*** DATASET Section Begins ***

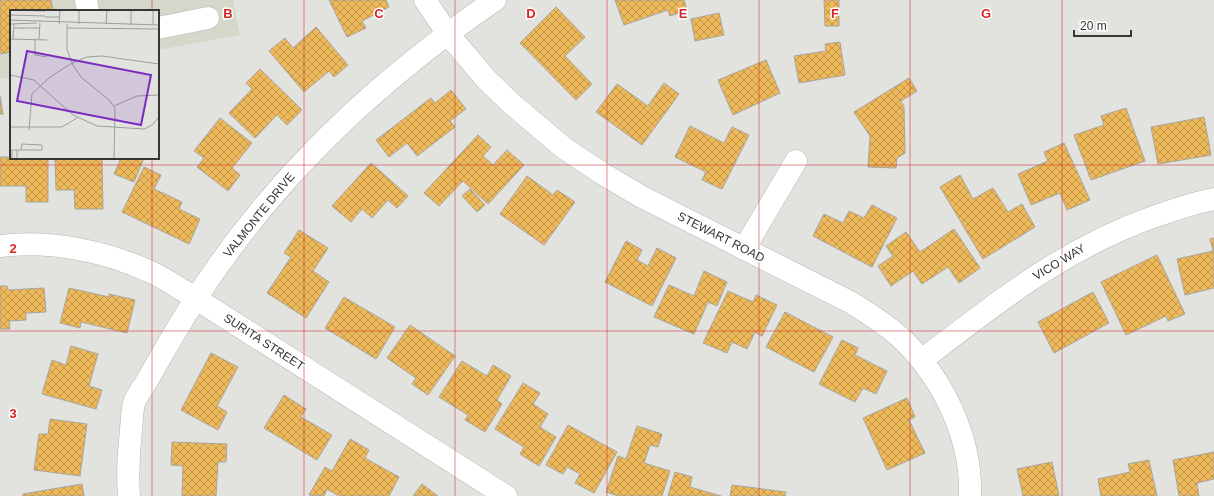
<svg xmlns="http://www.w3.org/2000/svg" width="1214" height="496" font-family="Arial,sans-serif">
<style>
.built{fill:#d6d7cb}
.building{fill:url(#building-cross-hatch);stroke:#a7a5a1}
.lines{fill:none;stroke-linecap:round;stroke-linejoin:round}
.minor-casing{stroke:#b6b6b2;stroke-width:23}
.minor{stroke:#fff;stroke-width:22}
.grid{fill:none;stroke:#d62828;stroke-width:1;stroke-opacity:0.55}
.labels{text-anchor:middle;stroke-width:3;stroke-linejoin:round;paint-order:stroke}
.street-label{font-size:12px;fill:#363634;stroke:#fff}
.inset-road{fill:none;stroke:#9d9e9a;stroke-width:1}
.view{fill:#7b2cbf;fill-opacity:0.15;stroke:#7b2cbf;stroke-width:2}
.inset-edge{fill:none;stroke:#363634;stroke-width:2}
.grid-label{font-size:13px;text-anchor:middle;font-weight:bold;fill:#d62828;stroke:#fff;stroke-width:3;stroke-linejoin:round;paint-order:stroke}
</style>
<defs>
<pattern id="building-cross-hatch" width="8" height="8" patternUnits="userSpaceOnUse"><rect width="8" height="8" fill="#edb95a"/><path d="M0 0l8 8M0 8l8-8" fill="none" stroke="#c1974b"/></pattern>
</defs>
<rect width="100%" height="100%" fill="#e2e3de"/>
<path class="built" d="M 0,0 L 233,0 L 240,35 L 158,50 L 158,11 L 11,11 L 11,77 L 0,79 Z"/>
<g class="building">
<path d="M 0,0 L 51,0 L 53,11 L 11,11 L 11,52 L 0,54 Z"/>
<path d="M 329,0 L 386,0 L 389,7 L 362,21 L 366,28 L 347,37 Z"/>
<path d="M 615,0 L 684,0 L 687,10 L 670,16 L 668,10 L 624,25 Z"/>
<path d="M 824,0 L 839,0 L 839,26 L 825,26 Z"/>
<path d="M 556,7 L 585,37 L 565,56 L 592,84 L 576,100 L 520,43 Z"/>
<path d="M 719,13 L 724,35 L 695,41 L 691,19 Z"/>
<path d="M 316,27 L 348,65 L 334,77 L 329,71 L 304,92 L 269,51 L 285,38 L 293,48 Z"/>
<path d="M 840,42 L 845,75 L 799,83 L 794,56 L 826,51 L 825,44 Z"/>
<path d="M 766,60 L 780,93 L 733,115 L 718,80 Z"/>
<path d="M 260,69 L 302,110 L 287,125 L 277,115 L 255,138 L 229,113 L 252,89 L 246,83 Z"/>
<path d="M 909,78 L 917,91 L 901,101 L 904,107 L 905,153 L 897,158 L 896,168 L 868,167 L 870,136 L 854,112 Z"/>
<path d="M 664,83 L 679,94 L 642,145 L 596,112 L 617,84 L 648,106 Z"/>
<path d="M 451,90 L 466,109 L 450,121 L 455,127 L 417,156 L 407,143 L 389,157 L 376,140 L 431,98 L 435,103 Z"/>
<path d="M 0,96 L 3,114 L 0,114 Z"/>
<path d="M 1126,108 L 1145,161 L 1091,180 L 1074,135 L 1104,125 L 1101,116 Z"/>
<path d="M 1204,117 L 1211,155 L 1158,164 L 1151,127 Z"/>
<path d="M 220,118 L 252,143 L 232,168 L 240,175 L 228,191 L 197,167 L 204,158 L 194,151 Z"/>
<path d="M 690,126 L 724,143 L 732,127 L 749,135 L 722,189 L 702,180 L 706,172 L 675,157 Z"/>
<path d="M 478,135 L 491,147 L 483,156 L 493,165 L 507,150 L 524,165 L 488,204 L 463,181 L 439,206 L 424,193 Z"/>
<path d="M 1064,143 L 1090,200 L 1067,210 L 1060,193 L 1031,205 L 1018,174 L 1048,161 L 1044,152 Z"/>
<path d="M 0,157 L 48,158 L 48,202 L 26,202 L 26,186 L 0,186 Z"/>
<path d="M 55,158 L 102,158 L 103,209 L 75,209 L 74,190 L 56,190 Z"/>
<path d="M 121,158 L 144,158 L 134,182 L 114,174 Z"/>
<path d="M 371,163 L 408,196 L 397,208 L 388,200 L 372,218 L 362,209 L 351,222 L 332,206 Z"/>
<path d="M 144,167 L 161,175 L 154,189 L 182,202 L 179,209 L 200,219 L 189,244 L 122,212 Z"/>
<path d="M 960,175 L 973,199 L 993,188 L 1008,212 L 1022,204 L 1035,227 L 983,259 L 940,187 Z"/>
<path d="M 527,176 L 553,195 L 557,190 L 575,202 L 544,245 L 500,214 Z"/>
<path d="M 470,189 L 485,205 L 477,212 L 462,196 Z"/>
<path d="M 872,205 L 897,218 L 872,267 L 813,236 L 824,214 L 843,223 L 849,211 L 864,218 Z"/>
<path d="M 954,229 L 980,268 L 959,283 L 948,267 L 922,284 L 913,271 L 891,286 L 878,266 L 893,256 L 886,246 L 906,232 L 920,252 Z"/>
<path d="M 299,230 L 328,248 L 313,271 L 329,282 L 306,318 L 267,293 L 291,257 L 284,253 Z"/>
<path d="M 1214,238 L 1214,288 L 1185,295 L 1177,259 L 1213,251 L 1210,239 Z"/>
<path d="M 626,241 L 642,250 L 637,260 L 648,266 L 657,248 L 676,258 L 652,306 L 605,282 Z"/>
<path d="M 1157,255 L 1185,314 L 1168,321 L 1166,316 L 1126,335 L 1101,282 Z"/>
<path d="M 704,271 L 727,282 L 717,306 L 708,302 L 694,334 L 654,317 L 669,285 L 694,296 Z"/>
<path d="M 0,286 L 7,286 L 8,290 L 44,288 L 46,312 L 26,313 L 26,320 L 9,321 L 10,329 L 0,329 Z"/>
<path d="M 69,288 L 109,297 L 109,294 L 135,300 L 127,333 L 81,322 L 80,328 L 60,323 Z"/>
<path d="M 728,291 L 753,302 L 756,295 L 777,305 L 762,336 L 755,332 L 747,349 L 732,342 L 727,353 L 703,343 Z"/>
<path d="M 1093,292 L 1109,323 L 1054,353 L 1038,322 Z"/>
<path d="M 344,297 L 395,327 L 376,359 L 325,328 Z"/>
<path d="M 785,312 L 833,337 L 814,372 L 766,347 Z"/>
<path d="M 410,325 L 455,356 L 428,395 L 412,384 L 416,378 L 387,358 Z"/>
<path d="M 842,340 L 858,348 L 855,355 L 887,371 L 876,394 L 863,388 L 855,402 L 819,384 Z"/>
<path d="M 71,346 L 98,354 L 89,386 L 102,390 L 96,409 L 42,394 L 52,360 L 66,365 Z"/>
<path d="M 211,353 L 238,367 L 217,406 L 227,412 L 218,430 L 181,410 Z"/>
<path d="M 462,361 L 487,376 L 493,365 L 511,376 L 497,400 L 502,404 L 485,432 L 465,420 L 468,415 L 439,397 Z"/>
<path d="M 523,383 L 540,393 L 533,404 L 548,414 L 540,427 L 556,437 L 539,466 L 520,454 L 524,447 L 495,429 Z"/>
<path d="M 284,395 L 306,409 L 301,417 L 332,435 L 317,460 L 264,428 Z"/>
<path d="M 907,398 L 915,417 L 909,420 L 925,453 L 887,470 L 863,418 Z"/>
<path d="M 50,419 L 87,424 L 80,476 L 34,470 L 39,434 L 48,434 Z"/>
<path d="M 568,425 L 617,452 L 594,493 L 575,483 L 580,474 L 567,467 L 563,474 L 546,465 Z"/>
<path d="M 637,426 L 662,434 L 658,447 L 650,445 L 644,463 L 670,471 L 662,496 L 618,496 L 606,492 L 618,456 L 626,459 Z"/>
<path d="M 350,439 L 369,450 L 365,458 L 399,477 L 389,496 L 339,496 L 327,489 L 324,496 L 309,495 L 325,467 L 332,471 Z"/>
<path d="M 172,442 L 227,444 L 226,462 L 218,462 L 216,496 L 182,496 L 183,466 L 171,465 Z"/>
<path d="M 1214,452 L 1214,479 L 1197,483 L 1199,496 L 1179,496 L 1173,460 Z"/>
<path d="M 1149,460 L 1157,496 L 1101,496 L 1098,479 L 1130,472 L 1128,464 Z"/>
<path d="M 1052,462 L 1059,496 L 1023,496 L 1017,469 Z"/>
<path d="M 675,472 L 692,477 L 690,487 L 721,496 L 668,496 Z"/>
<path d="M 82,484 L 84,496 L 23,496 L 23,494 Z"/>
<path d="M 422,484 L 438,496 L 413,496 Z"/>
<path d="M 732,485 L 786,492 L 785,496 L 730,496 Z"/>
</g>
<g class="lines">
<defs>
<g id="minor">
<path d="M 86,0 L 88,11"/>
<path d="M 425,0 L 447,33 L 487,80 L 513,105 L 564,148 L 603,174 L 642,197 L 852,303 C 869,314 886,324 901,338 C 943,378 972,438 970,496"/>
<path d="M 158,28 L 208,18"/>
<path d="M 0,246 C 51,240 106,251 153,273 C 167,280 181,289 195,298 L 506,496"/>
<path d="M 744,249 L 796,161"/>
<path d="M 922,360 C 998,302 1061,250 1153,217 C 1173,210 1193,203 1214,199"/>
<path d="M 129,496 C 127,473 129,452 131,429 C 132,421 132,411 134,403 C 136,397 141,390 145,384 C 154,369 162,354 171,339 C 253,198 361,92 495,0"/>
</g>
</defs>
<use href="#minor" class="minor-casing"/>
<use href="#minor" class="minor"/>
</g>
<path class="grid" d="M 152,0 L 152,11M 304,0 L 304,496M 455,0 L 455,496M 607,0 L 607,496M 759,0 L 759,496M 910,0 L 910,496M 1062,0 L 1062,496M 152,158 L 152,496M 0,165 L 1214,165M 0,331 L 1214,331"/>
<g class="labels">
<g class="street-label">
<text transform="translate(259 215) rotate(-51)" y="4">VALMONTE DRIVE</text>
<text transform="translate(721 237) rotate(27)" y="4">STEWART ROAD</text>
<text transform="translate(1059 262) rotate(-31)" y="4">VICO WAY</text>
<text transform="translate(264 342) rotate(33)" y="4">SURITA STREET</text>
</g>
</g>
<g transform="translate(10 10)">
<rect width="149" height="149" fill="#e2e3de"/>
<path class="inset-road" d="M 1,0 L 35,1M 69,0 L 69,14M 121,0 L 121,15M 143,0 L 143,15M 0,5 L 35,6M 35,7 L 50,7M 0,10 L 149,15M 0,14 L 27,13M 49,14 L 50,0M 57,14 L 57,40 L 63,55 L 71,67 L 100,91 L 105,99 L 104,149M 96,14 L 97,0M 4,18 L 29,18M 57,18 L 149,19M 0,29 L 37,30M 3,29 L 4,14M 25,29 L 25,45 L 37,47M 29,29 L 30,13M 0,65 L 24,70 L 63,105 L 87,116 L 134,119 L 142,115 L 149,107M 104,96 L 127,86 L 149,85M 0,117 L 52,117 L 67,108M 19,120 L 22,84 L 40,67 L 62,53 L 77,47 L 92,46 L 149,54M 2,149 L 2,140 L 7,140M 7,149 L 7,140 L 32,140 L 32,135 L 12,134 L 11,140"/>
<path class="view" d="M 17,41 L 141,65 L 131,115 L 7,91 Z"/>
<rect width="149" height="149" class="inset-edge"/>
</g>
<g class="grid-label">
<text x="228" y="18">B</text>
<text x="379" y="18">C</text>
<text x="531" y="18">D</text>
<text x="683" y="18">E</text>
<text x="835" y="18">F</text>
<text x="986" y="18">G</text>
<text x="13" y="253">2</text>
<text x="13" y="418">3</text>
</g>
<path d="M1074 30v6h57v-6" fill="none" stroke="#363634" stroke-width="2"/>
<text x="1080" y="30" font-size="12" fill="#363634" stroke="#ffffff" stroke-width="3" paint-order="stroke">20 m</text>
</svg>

*** DATASET Section Ends ***

ASSIGNMENT
Across the listing above, report every line where "lines" occurs.

ANSWER FOR THE TASK
.lines{fill:none;stroke-linecap:round;stroke-linejoin:round}
<g class="lines">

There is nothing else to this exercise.